The range of topics in this book is considerable and examined from multiple perspectives, including ego psychology, Kleinian and object relations theory, self psychology, intersubjectivity, parent infant research studies, mentalization and even Lacanian theory. Case examples have been chosen to highlight what the author has found helpful and not so helpful. He does not pull any punches about mistakes made or regrets experienced: “I tell the story not to prove the correctness of my views, but to raise for consideration certain questions” (p. 168). This attitude sets the tone for the book and is what kept me reading to the very end.

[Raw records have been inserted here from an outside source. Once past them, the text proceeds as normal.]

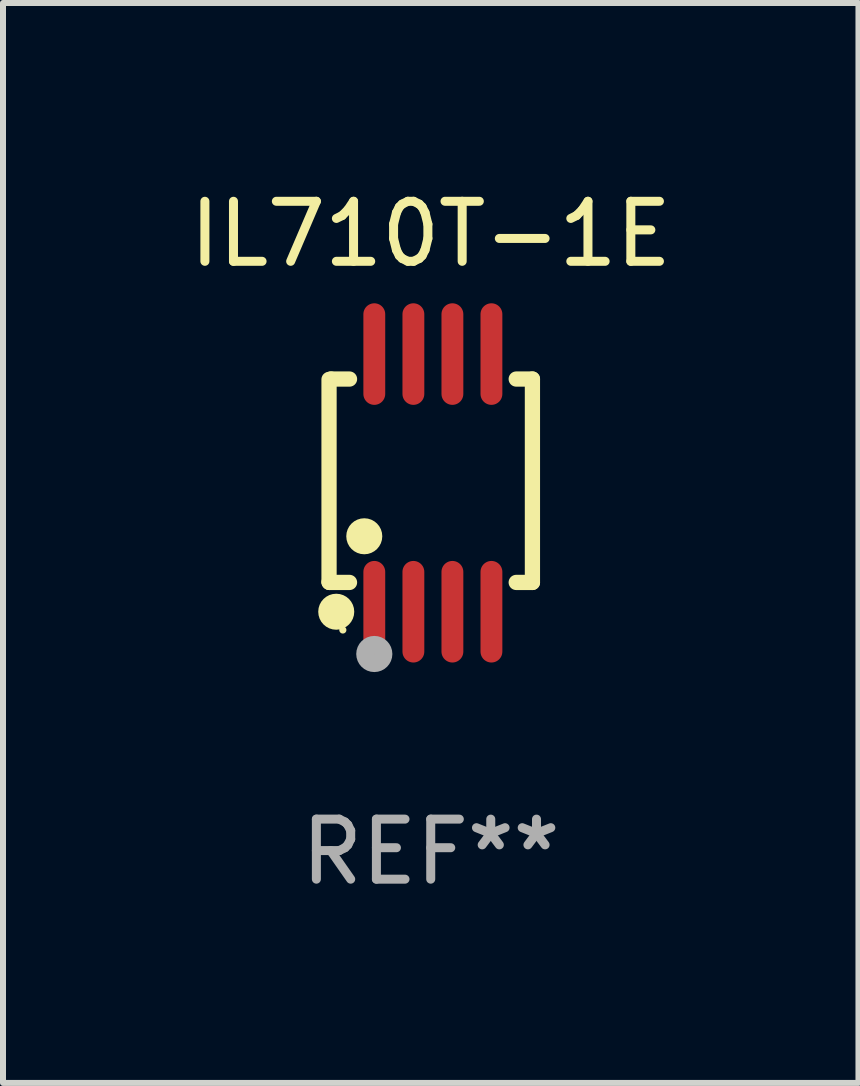
<source format=kicad_pcb>
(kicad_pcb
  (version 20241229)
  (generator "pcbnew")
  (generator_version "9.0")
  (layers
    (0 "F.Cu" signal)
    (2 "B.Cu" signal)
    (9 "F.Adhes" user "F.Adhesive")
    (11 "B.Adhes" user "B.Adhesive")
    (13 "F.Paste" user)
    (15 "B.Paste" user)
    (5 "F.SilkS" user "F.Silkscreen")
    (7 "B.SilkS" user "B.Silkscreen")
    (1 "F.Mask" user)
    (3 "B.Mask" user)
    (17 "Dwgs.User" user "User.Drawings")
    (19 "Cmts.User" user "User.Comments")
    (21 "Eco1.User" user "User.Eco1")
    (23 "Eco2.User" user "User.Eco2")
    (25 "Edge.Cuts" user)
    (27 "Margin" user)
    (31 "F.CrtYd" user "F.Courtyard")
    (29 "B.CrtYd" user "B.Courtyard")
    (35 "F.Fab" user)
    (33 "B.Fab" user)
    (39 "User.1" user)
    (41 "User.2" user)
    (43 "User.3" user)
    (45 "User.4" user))
  (footprint "IL710T-1E"
    (layer "F.Cu")
    (at 4.125 4.994)
    (property "Reference" "IL710T-1E" (at 0 -4.146 0) (layer "F.SilkS") (effects (font (size 1 1) (thickness 0.15))))
    (attr through_hole)
    (fp_line (start -1.694 -1.724) (end -1.694 1.652) (stroke (width 0.254) (type solid)) (layer "F.SilkS"))
    (fp_line (start -1.694 1.652) (end -1.688 1.658) (stroke (width 0.254) (type solid)) (layer "F.SilkS"))
    (fp_line (start -1.688 1.658) (end -1.353 1.658) (stroke (width 0.254) (type solid)) (layer "F.SilkS"))
    (fp_line (start -1.661 -1.73) (end -1.681 -1.71) (stroke (width 0.254) (type solid)) (layer "F.SilkS"))
    (fp_line (start -1.353 -1.73) (end -1.661 -1.73) (stroke (width 0.254) (type solid)) (layer "F.SilkS"))
    (fp_line (start 1.424 1.658) (end 1.694 1.658) (stroke (width 0.254) (type solid)) (layer "F.SilkS"))
    (fp_line (start 1.694 -1.73) (end 1.424 -1.73) (stroke (width 0.254) (type solid)) (layer "F.SilkS"))
    (fp_line (start 1.694 1.658) (end 1.694 -1.73) (stroke (width 0.254) (type solid)) (layer "F.SilkS"))
    (fp_circle (center -1.574 2.146) (end -1.424 2.146) (stroke (width 0.3) (type solid)) (fill no) (layer "F.SilkS"))
    (fp_circle (center -1.464 2.45) (end -1.434 2.45) (stroke (width 0.06) (type solid)) (fill no) (layer "F.SilkS"))
    (fp_circle (center -1.107 0.889) (end -0.957 0.889) (stroke (width 0.3) (type solid)) (fill no) (layer "F.SilkS"))
    (fp_circle (center -0.94 2.85) (end -0.789 2.85) (stroke (width 0.3) (type solid)) (fill no) (layer "F.Fab"))
    (fp_text user "REF**" (at 0 6.146 0) (layer "F.Fab") (effects (font (size 1 1) (thickness 0.15))))
    (pad "1" smd oval (at -0.94 2.146) (size 0.364 1.692) (layers "F.Cu" "F.Mask" "F.Paste"))
    (pad "2" smd oval (at -0.289 2.146) (size 0.364 1.692) (layers "F.Cu" "F.Mask" "F.Paste"))
    (pad "3" smd oval (at 0.361 2.146) (size 0.364 1.692) (layers "F.Cu" "F.Mask" "F.Paste"))
    (pad "4" smd oval (at 1.011 2.146) (size 0.364 1.692) (layers "F.Cu" "F.Mask" "F.Paste"))
    (pad "5" smd oval (at 1.011 -2.146) (size 0.364 1.692) (layers "F.Cu" "F.Mask" "F.Paste"))
    (pad "6" smd oval (at 0.361 -2.146) (size 0.364 1.692) (layers "F.Cu" "F.Mask" "F.Paste"))
    (pad "7" smd oval (at -0.289 -2.146) (size 0.364 1.692) (layers "F.Cu" "F.Mask" "F.Paste"))
    (pad "8" smd oval (at -0.94 -2.146) (size 0.364 1.692) (layers "F.Cu" "F.Mask" "F.Paste")))
  (gr_rect
    (start -3 -3)
    (end 11.25 14.989)
    (stroke (width 0.1) (type default))
    (fill no)
    (layer "Edge.Cuts")))
</source>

The first section (of three), ‘Interaction and the inner world’, makes a case, employing Jacobs' considerable experiences as both analytic patient and analyst, for paying close attention to the interpersonal and intrapsychic aspects of the analytic experience. By interpersonal, he clarifies that he refers not to the relational psychology of Sullivan, but to the Freudian emphasis on “the complex transaction that takes place between individuals, the psychology behind such transactions, and their effect on individual psyches” (p. 8).